Continuation of front page (51) Int.Cl. ⁶ Identification number Office reference number FI Technical display location F02D 41/36 A 45/00 374 Z 380 F02P 3/05 Z 5/15 H04L 12/40

Claims (5)

[Claims] 1. In a LAN system set in a vehicle, an ignition means and a fuel injection means set corresponding to each cylinder of an engine mounted in the vehicle, and a control command to the ignition means and the fuel injection means. give,
A slave station communication unit set corresponding to each cylinder of the engine, fuel injection data is calculated together with ignition control data including an ignition timing of the engine, and the communication unit of each cylinder and the LAN system are configured. And an electronic control unit including a master station communication means connected via a transmission line, from the master station communication means of the electronic control unit to each slave station communication means corresponding to each of the cylinders. A data communication device for engine control, wherein a communication frame composed of ignition control data and fuel injection data of the cylinder is transmitted at a timing corresponding to the ignition timing of the cylinder. 2. From the electronic control unit to each slave station communication means corresponding to each of the cylinders,
A communication frame including ignition control data and fuel injection data corresponding to the corresponding cylinder is transmitted, and the communication frame is transmitted so that the reception completion time of this communication frame is the timing corresponding to the ignition timing. The data communication device for controlling an engine according to claim 1. 3. The ignition control data is configured to include an energization time for an ignition coil, and the fuel injection data is configured to include fuel injection time data corresponding to a fuel injection timing and a fuel injection amount. Data communication device for engine control. 4. A LAN system set in a vehicle, wherein ignition timing corresponding to each cylinder of an engine mounted on the vehicle, ignition control data including energization time for ignition control, and fuel injection amount are included. One communication frame, which is composed of an electronic control unit to be calculated and output data from the electronic control unit, and which is composed of the ignition control data and fuel injection data including a fuel injection timing and a fuel injection amount, is used in the LAN system. A master station communication means for sending out to a transmission path that constitutes a cylinder, an ignition means and a fuel injection means set corresponding to each cylinder of the engine, and each cylinder corresponding to the ignition means and the fuel injection means.
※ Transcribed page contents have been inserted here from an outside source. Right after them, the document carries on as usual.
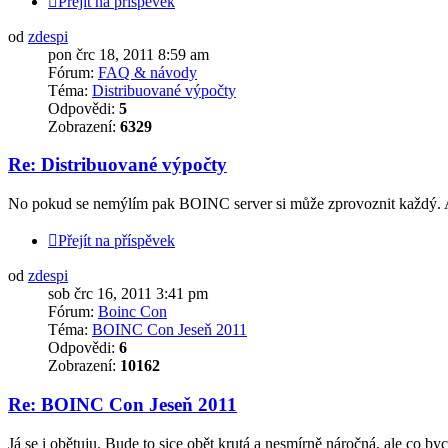
Přejít na příspěvek
od
zdespi
pon črc 18, 2011 8:59 am
Fórum:
FAQ & návody
Téma:
Distribuované výpočty
Odpovědi:
5
Zobrazení:
6329
Re: Distribuované výpočty
No pokud se nemýlím pak BOINC server si může zprovoznit každý. As
Přejít na příspěvek
od
zdespi
sob črc 16, 2011 3:41 pm
Fórum:
Boinc Con
Téma:
BOINC Con Jeseň 2011
Odpovědi:
6
Zobrazení:
10162
Re: BOINC Con Jeseň 2011
Já se i obětuju. Bude to sice obět krutá a nesmírně náročná, ale co by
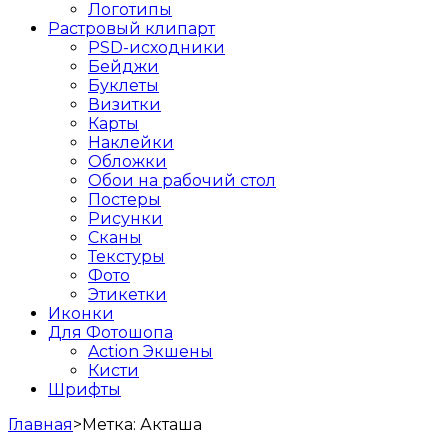
Логотипы
Растровый клипарт
PSD-исходники
Бейджи
Буклеты
Визитки
Карты
Наклейки
Обложки
Обои на рабочий стол
Постеры
Рисунки
Сканы
Текстуры
Фото
Этикетки
Иконки
Для Фотошопа
Action Экшены
Кисти
Шрифты
Главная
>
Метка:
Акташа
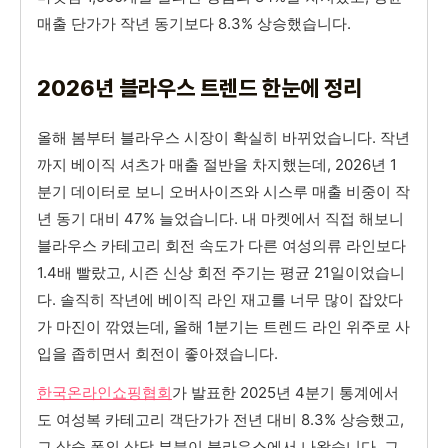
매출 단가가 작년 동기보다 8.3% 상승했습니다.
2026년 블라우스 트렌드 한눈에 정리
올해 봄부터 블라우스 시장이 확실히 바뀌었습니다. 작년
까지 베이직 셔츠가 매출 절반을 차지했는데, 2026년 1
분기 데이터로 보니 오버사이즈와 시스루 매출 비중이 작
년 동기 대비 47% 늘었습니다. 내 마켓에서 직접 해보니
블라우스 카테고리 회전 속도가 다른 여성의류 라인보다
1.4배 빨랐고, 시즌 신상 회전 주기는 평균 21일이었습니
다. 솔직히 작년에 베이직 라인 재고를 너무 많이 잡았다
가 마진이 깎였는데, 올해 1분기는 트렌드 라인 위주로 사
입을 좁히면서 회전이 좋아졌습니다.
한국온라인쇼핑협회
가 발표한 2025년 4분기 통계에서
도 여성복 카테고리 객단가가 전년 대비 8.3% 상승했고,
그 상승 폭의 상당 부분이 블라우스에서 나왔습니다. 그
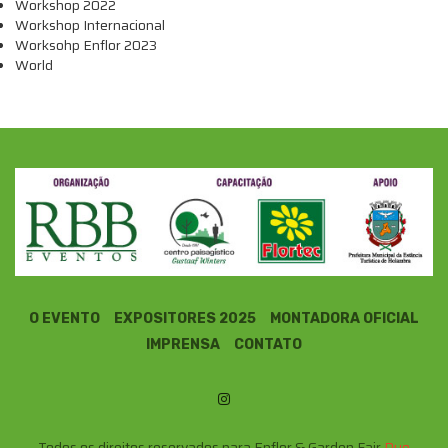
Workshop 2022
Workshop Internacional
Worksohp Enflor 2023
World
O EVENTO
EXPOSITORES 2025
MONTADORA OFICIAL
IMPRENSA
CONTATO
Todos os direitos reservados para Enflor & Garden Fair
Due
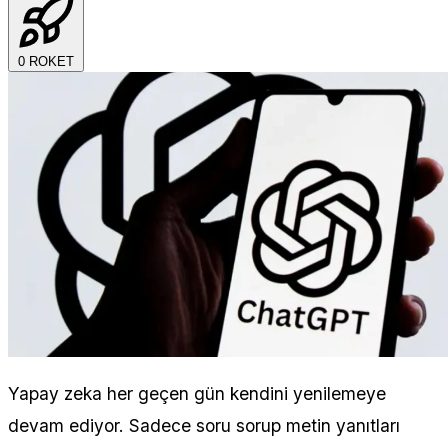
0
ROKET
Yapay zeka her geçen gün kendini yenilemeye
devam ediyor. Sadece soru sorup metin yanıtları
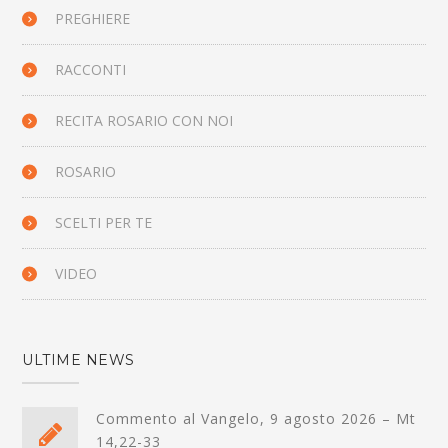
PREGHIERE
RACCONTI
RECITA ROSARIO CON NOI
ROSARIO
SCELTI PER TE
VIDEO
ULTIME NEWS
Commento al Vangelo, 9 agosto 2026 – Mt
14,22-33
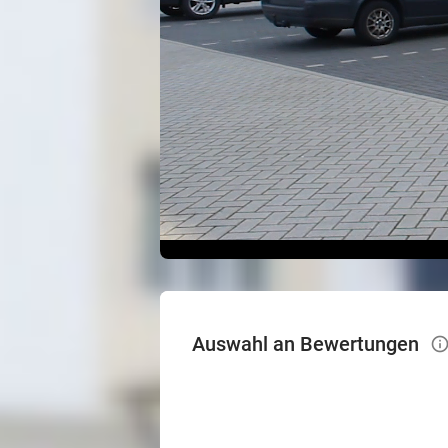
Auswahl an Bewertungen
info_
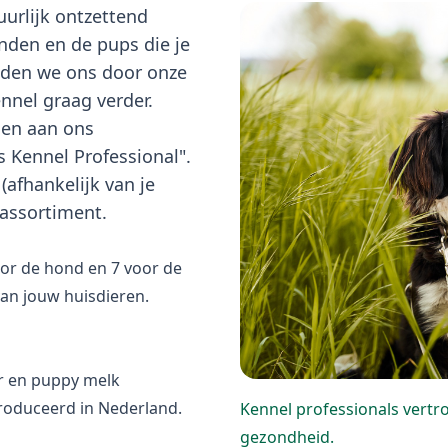
uurlijk ontzettend
nden en de pups die je
iden we ons door onze
nnel graag verder.
men aan ons
Kennel Professional".
(afhankelijk van je
 assortiment.
or de hond en 7 voor de
van jouw huisdieren.
er en puppy melk
roduceerd in Nederland.
Kennel professionals vert
gezondheid.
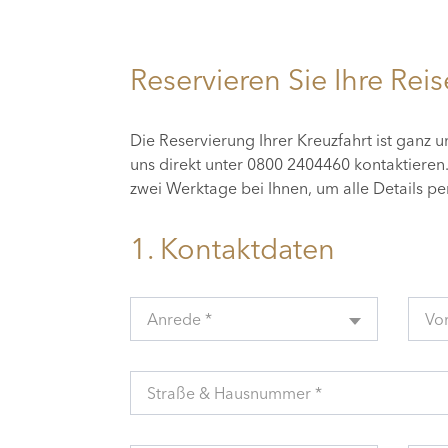
Reservieren Sie Ihre Reis
Die Reservierung Ihrer Kreuzfahrt ist ganz 
uns direkt unter 0800 2404460 kontaktiere
zwei Werktage bei Ihnen, um alle Details p
1. Kontaktdaten
Anrede *
Vo
Straße & Hausnummer *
Set to, receiving a communication frame transmitted from the master station via the transmission path, respectively configuring a plurality of slave stations, Station communication means and slave station communication means of the same configuration, each slave station sends an ignition command to the ignition means of the corresponding cylinder when the reception of the communication frame for the corresponding cylinder is completed, A data communication device for engine control, wherein the fuel injection means controls the fuel injection within a time range based on the fuel injection data. 5. The communication means set corresponding to each cylinder of the engine is divided into a plurality of sets, and transmission lines from the electronic control unit are set corresponding to the divided areas, respectively. The data communication device for controlling an engine according to claim 1 or 4.